Dataset items:
-- Opening Marker --

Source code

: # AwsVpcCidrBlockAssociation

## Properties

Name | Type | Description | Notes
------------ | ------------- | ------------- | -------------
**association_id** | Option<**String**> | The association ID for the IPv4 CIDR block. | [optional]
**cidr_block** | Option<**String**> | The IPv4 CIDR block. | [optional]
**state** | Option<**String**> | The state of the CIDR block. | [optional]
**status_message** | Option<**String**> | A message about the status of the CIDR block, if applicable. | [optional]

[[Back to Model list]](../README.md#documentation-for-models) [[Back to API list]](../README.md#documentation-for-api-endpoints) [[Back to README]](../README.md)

-- Closing Marker --

**Aim of the exercise:** Write the "applicable. | [optional]" line and all later lines exactly. Stop at the end of the data.

**Solution below:**
**status_message** | Option<**String**> | A message about the status of the CIDR block, if applicable. | [optional]

[[Back to Model list]](../README.md#documentation-for-models) [[Back to API list]](../README.md#documentation-for-api-endpoints) [[Back to README]](../README.md)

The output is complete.